- _Directive_
Find the word "поливиниловый" in the data. Return every line where it appears.

- _Source information_
##########

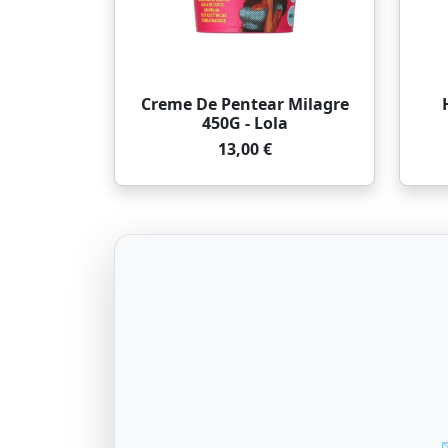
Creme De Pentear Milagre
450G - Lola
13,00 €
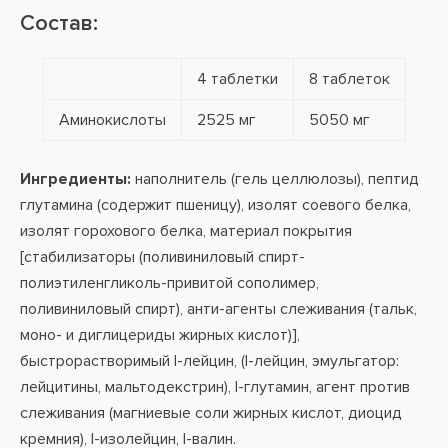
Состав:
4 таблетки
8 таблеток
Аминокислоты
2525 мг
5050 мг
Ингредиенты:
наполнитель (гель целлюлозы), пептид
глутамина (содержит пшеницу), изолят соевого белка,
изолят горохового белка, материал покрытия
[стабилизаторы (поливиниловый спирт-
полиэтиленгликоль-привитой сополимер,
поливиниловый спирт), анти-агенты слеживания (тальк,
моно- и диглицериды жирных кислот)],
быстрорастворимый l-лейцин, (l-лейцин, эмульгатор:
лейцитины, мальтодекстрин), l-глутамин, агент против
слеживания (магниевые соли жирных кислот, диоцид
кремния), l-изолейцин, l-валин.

##########

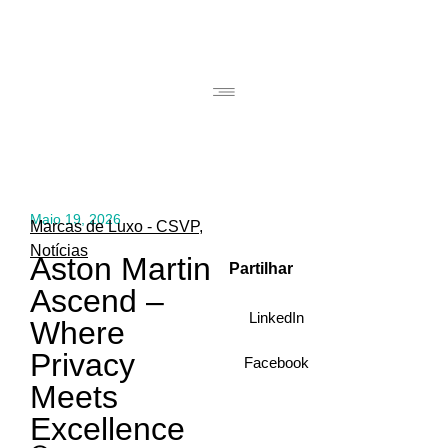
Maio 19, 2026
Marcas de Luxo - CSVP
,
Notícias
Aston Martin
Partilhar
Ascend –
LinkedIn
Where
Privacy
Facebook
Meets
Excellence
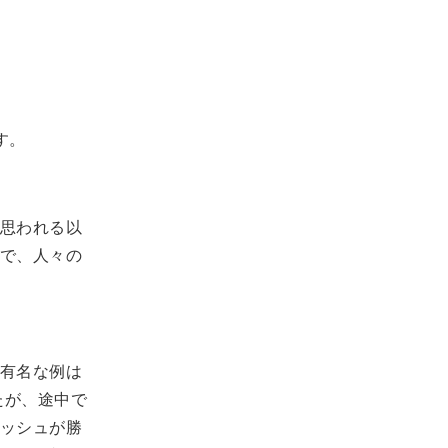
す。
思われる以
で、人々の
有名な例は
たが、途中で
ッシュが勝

##########

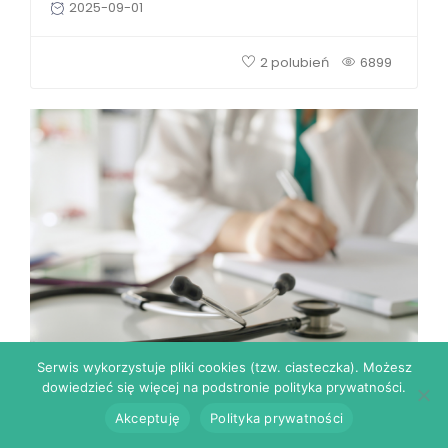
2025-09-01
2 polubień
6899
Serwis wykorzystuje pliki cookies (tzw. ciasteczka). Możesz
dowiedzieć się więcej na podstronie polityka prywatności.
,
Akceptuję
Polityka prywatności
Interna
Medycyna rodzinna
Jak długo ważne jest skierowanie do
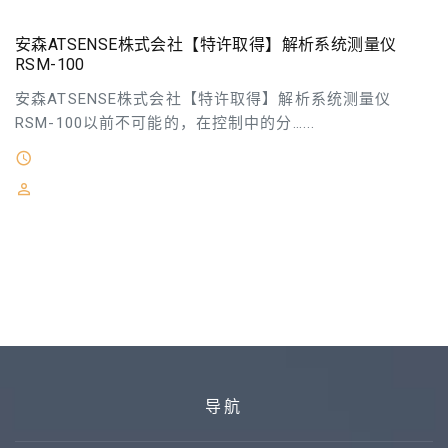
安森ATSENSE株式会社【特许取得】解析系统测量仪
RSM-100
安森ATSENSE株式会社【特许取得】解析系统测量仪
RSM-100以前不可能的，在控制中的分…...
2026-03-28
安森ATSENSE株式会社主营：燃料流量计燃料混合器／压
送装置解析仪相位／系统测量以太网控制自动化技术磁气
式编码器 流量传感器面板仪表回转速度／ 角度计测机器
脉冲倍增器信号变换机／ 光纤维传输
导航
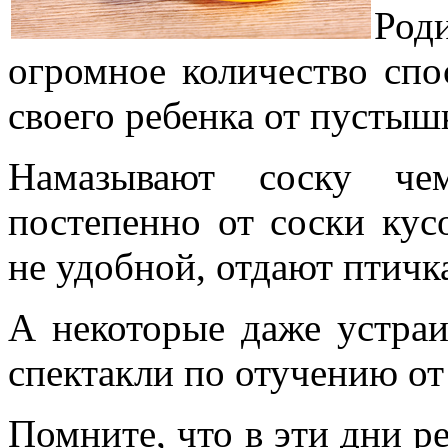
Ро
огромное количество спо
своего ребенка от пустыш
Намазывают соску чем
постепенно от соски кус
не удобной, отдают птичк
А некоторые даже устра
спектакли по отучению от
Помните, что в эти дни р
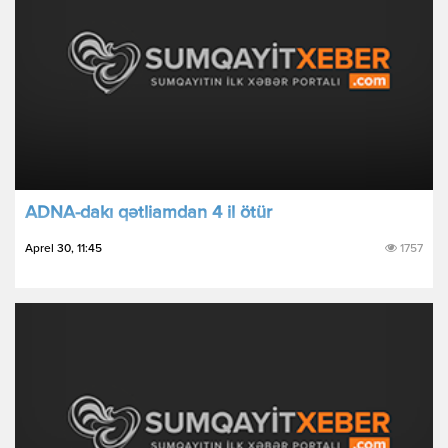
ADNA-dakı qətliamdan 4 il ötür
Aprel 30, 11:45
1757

##########

- _Solution to this exercise_
[стабилизаторы (поливиниловый спирт-
поливиниловый спирт), анти-агенты слеживания (тальк,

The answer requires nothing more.